• Problem to solve
Could you transcribe the entries below exactly, starting at the line that contains "- kettle [486,252,577,319]" and stopping at the last line, without any pictures?

Dataset excerpts
= = =

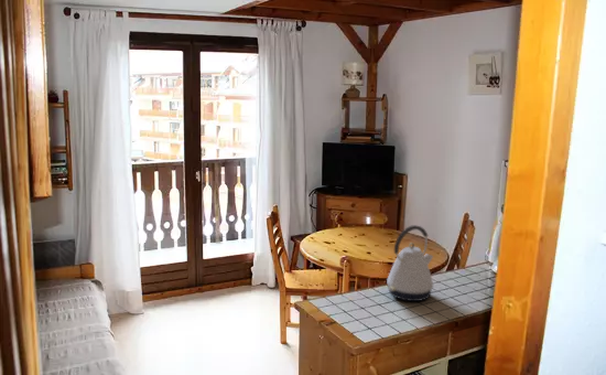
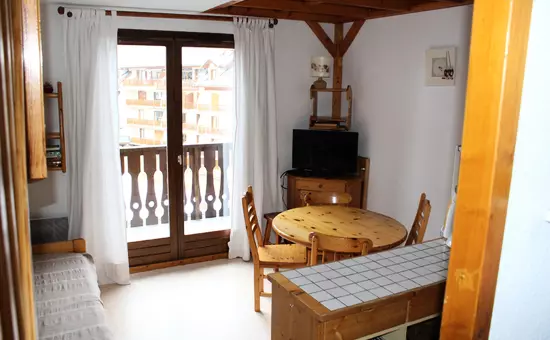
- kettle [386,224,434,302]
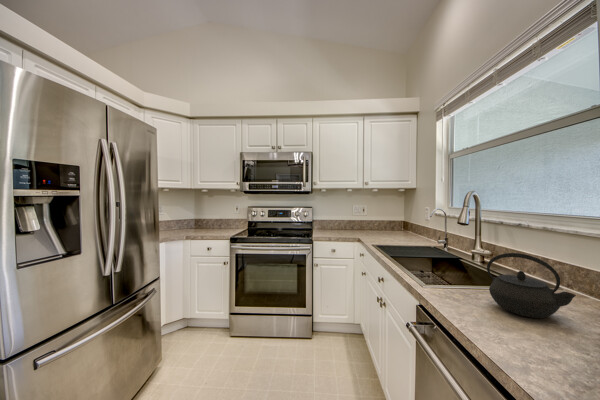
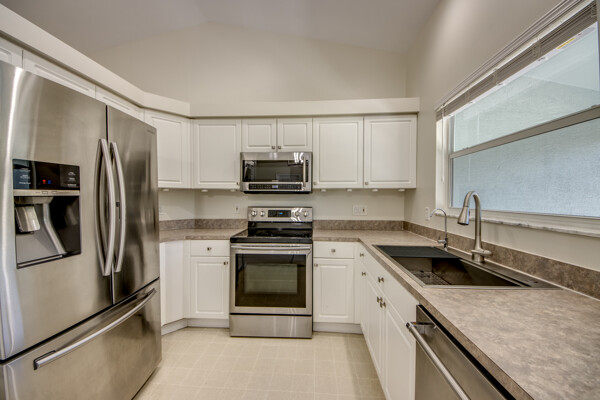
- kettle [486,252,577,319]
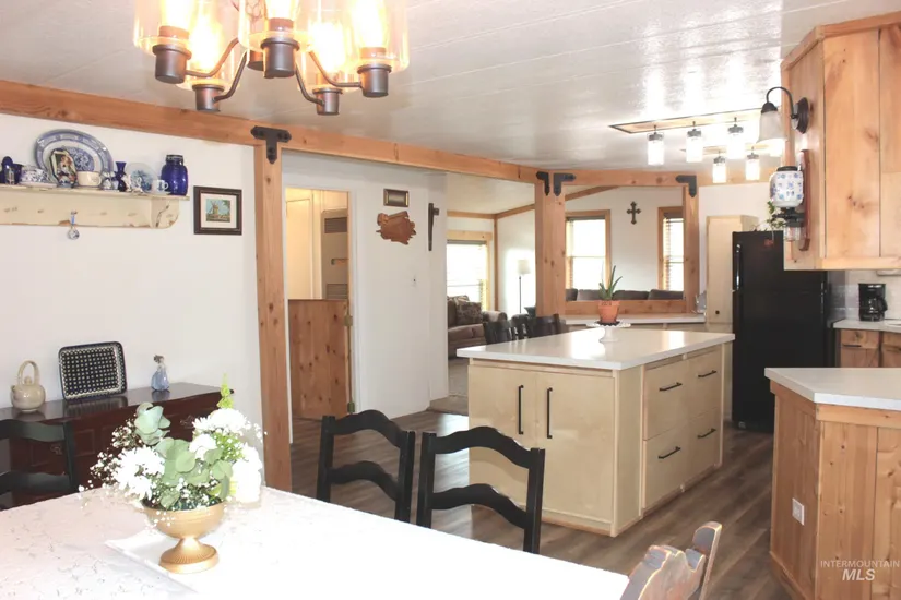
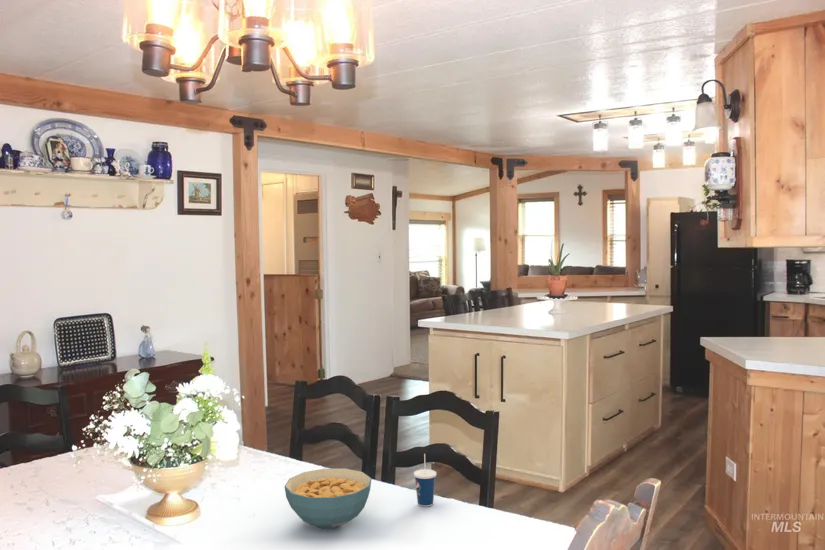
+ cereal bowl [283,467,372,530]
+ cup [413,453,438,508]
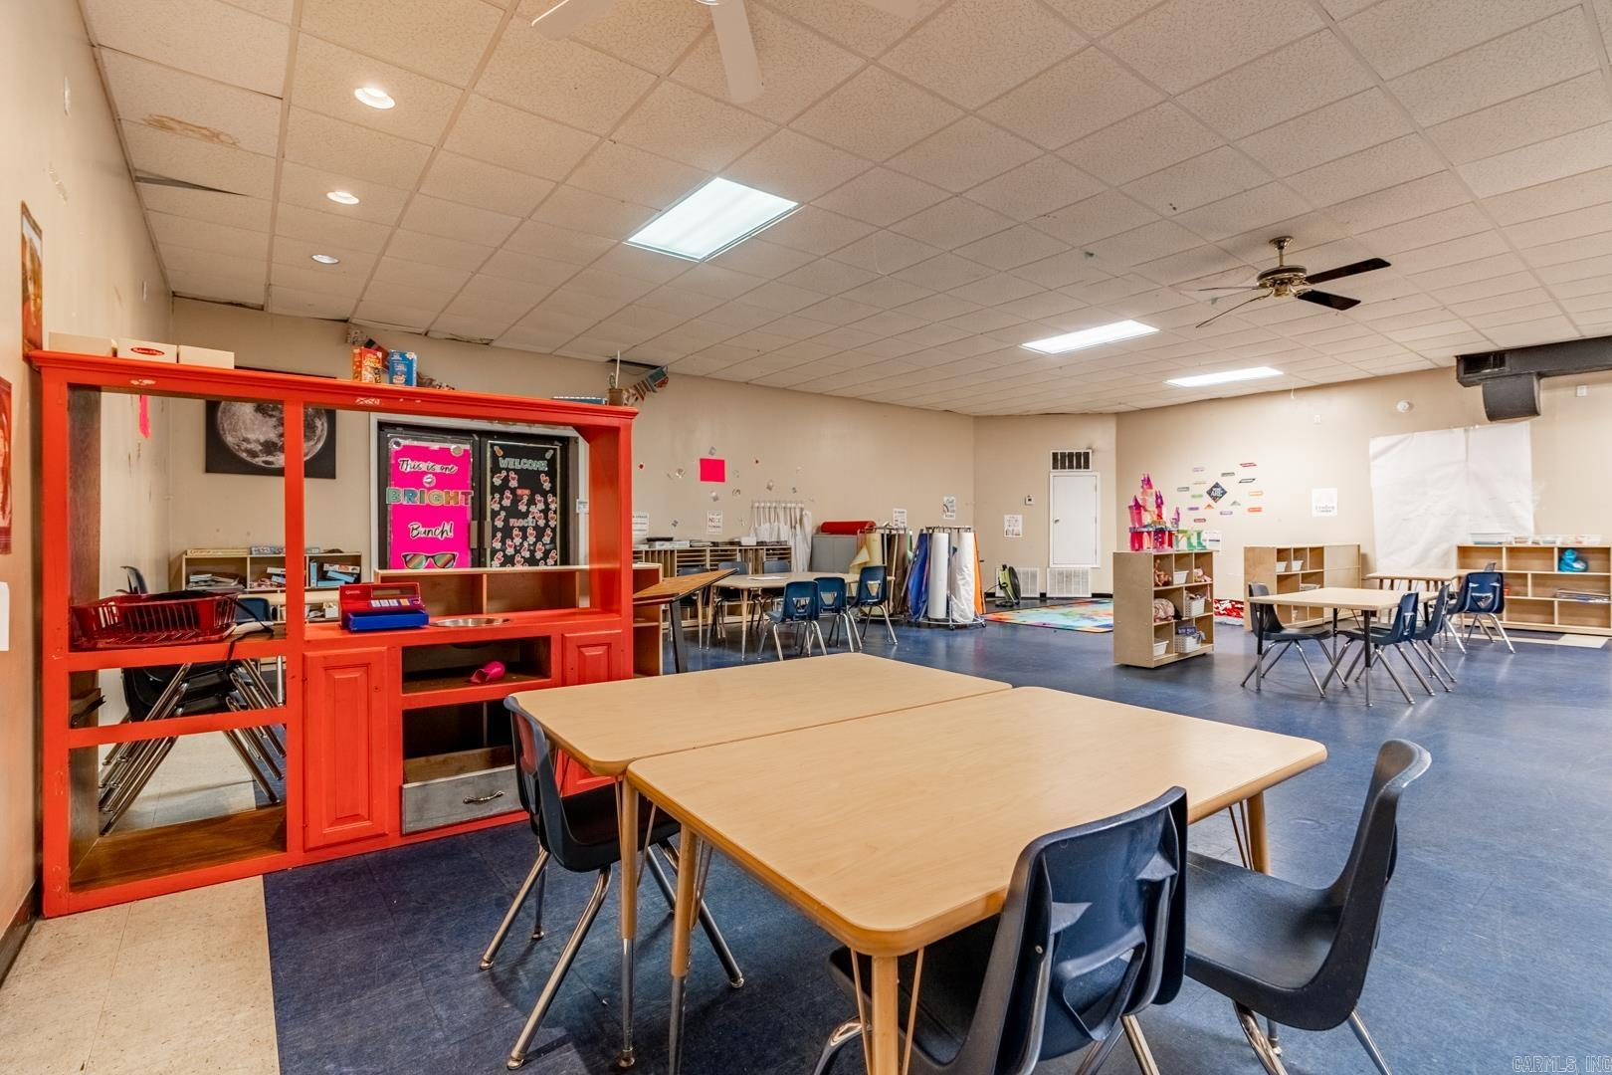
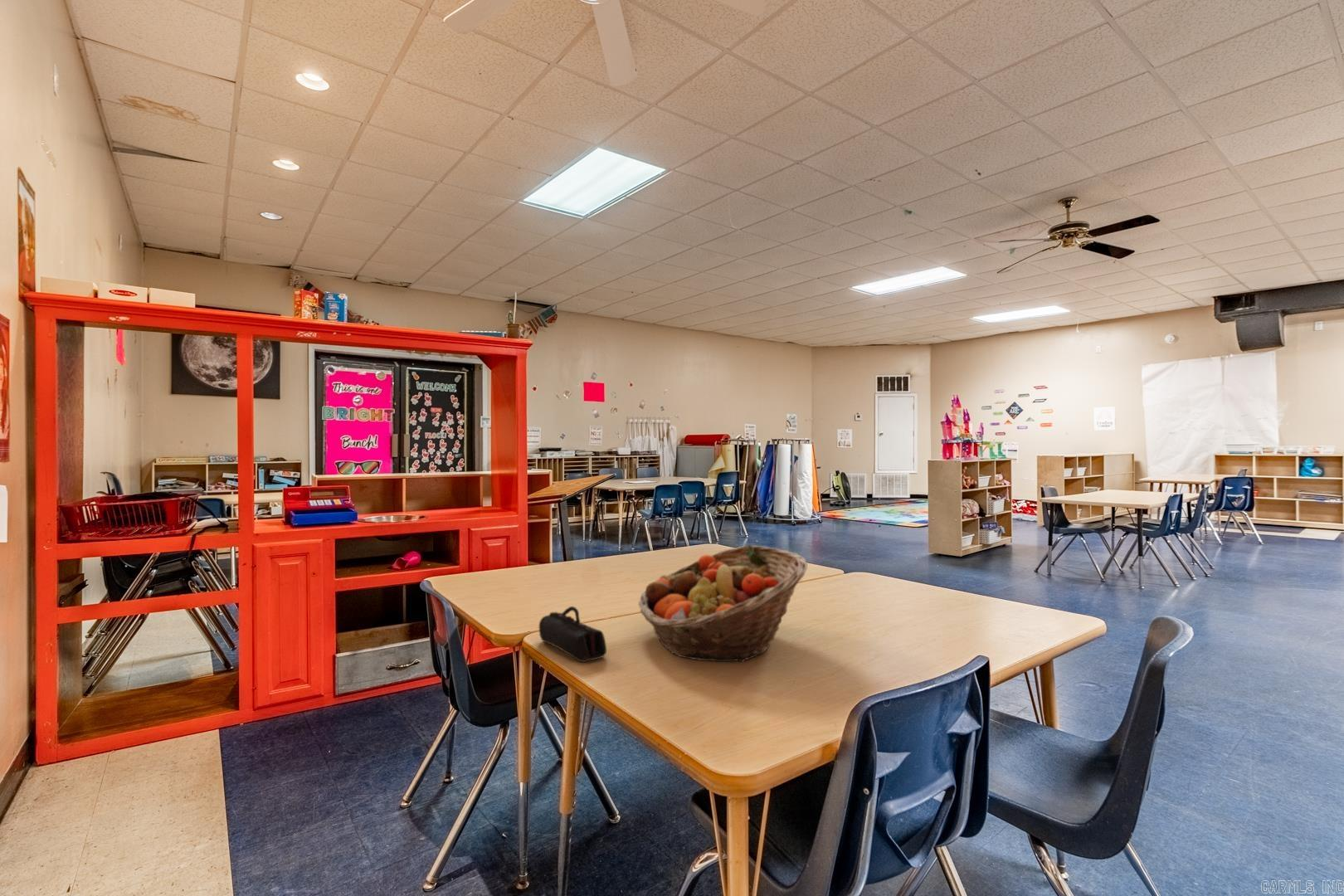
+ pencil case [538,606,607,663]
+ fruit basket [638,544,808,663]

= = =

• Result for this exercise
- kettle [486,252,577,319]
+ cereal bowl [283,467,372,530]
+ cup [413,453,438,508]
+ pencil case [538,606,607,663]
+ fruit basket [638,544,808,663]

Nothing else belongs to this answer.